EXERCISE TASK ▸
According to the excerpt below on transfer trains and the air-brake provision, how far apart were the yards in United States v. Erie Railroad Co.?

** begin EXCERPT **

A number of earlier cases have considered the question of the character of transfer trains with respect to § 9, but for the most part they dealt with movements in part along main line tracks or crossing such tracks or over public crossings. Thus in United States v. Erie Railroad Co., 237 U.S. 402, 35 S.Ct. 621, 624, 59 L.Ed. 1019, the Court held that transfers between yards lying from 2 to 3½ miles apart, over main line tracks used by other freight trains both through and local, over switches leading to other tracks and across passenger tracks whereon trains were frequently moving were "engaged in main-line transportation" and came within the purview of the air-brake provision. Likewise, in the United States v. Chicago, Burlington Quincy Railroad Co., 237 U.S. 410, 35 S.Ct. 634, 59 L.Ed. 1023, it held that transfer trains between two yards lying two miles apart on opposite sides of the Missouri River, connected by a main line track along which passenger and freight trains moved, intersecting at grade 12 or 15 tracks of other companies and passing through Union Depot tracks, the transfer trains being moved as units and not infrequently both preceded and followed by other trains, were, under the rule in United States v. Erie, supra, subject to § 9 of the Act. Louisville Jeffersonville Bridge Co. v. United States, 249 U.S. 534, 39 S.Ct. 355, 63 L.Ed. 757, involved transfers from one road to another, at speeds up to 15 miles an hour, in part over a track used as a main line by three railroads, crossing city streets at grade, thence over another main line track used by another road, and the Court held that such transfers were "train movements" under the Act. In United States v. Northern Pacific Railway Co., 254 U.S. 251, 41 S.Ct. 101, 65 L.Ed. 249, the Court held that transfers at speeds of 3 to 18 miles an hour for a distance of 4 miles, in part along a single track crossing two streets at grade, one used by streetcars, and with five rail crossings at grade, constituted main line transportation in the meaning of the Act.
The Act is, of course, mandatory in its requirement that all trains used on any railroad engaged in interstate commerce be controlled by air or power brakes. However, it contains no definition of "train," and it appears significant to us that in the cases referred to, holding the provision applicable, the element of hazard has loomed large. Thus the Court in the Northern Pacific case above, 254 U.S. at page 254, 41 S.Ct. at page 102, quoted the language of the earlier Burlington case, "`Not only were these * * * trains exposed to the hazards which that provision was intended to avoid or minimize, but unless their engineers were able readily and quickly to check or control their movements they were a serious menace to the safety of other trains which the statute was equally designed to protect.'" And it appears from its opinion that it was the element of hazard which impelled the Court of Appeals in the South Buffalo case to reverse the decision of the District Court, although admitting, in effect, that the case went further than any previously decided case, in holding a movement wholly within a single railroad yard, between two switching operations, subject to the requirements of § 9.

** end EXCERPT **
** begin ENTRIES PROVIDED **

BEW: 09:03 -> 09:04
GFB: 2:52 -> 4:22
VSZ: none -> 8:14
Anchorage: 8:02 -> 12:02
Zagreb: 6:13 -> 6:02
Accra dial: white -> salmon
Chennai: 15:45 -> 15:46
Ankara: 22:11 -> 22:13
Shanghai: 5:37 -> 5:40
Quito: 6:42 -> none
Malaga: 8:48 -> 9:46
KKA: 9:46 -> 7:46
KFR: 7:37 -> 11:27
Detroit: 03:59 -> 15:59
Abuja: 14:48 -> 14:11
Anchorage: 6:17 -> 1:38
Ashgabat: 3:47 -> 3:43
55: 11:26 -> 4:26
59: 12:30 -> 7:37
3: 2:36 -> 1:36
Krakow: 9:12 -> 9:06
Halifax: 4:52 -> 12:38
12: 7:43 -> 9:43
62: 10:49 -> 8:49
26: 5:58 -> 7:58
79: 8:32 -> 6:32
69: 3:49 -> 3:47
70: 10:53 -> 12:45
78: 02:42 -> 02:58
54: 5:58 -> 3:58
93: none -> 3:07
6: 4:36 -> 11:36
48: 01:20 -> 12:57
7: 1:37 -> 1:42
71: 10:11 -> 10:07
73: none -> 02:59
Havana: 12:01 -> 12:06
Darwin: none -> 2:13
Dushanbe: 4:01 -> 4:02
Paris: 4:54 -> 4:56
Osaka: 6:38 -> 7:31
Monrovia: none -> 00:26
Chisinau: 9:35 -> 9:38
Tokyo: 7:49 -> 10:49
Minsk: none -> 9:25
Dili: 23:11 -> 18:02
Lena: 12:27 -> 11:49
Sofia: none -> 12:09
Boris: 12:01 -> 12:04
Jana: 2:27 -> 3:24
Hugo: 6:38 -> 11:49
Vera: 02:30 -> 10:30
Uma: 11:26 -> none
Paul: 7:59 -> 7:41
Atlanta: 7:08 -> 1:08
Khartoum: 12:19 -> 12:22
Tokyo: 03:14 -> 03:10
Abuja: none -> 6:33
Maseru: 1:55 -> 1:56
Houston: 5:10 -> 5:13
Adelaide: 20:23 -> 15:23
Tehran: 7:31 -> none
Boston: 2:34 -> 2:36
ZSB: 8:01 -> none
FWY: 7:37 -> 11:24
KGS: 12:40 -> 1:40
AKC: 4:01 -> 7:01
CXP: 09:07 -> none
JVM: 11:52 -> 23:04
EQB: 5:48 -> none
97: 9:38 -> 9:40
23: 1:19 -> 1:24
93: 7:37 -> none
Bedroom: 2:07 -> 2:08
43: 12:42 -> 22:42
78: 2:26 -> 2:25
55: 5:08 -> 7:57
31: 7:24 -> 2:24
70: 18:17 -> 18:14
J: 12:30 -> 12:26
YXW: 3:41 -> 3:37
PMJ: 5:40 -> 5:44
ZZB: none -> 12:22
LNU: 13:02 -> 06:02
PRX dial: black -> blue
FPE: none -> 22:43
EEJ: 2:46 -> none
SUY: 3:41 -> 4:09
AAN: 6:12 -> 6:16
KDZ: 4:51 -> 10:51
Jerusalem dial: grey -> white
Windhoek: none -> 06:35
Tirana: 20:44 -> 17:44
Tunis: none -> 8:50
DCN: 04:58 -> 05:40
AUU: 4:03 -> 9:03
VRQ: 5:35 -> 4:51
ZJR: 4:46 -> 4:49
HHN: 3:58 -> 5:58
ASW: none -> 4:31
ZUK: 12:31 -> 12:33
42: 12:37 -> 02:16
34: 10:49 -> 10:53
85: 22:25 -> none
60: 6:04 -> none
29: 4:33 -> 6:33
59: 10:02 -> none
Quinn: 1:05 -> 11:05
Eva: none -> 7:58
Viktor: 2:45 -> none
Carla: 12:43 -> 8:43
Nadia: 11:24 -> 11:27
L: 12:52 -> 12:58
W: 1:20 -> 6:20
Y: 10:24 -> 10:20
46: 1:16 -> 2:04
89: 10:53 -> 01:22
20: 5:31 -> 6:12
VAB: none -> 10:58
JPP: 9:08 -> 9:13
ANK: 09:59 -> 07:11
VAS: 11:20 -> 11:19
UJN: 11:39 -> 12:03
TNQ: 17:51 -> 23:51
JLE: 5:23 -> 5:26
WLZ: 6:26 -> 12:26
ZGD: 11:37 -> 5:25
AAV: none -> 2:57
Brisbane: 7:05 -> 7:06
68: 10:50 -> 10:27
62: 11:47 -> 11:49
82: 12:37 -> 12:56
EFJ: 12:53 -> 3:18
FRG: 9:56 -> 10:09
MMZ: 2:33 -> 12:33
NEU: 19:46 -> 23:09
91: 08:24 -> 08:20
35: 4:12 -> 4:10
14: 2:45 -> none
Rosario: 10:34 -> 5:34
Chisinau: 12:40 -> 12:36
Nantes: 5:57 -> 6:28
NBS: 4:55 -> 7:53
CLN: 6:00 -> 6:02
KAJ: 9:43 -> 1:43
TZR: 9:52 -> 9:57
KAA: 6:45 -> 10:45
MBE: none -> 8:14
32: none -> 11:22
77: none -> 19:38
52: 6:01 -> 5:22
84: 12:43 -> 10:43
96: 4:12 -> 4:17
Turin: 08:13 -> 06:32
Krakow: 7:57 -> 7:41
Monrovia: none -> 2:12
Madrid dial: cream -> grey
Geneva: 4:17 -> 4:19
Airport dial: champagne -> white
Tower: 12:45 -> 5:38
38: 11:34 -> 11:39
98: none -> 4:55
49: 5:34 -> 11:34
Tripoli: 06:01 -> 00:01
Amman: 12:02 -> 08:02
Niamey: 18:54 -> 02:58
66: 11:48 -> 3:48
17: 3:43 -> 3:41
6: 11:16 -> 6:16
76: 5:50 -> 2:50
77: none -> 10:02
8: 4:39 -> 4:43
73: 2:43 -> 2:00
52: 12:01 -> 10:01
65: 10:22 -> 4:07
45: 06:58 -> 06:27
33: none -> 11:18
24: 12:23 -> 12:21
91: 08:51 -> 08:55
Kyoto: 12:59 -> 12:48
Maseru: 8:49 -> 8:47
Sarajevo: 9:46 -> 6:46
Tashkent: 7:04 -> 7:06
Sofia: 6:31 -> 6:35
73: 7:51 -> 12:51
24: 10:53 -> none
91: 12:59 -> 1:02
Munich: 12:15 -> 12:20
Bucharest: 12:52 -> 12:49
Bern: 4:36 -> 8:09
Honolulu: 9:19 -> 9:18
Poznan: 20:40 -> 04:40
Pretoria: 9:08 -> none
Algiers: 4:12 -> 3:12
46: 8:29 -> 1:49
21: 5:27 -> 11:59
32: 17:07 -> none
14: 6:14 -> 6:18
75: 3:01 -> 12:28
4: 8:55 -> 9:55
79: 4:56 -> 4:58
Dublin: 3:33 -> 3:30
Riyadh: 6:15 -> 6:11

** end ENTRIES PROVIDED **

FULL ANSWER ▸
From 2 to 3½ miles apart.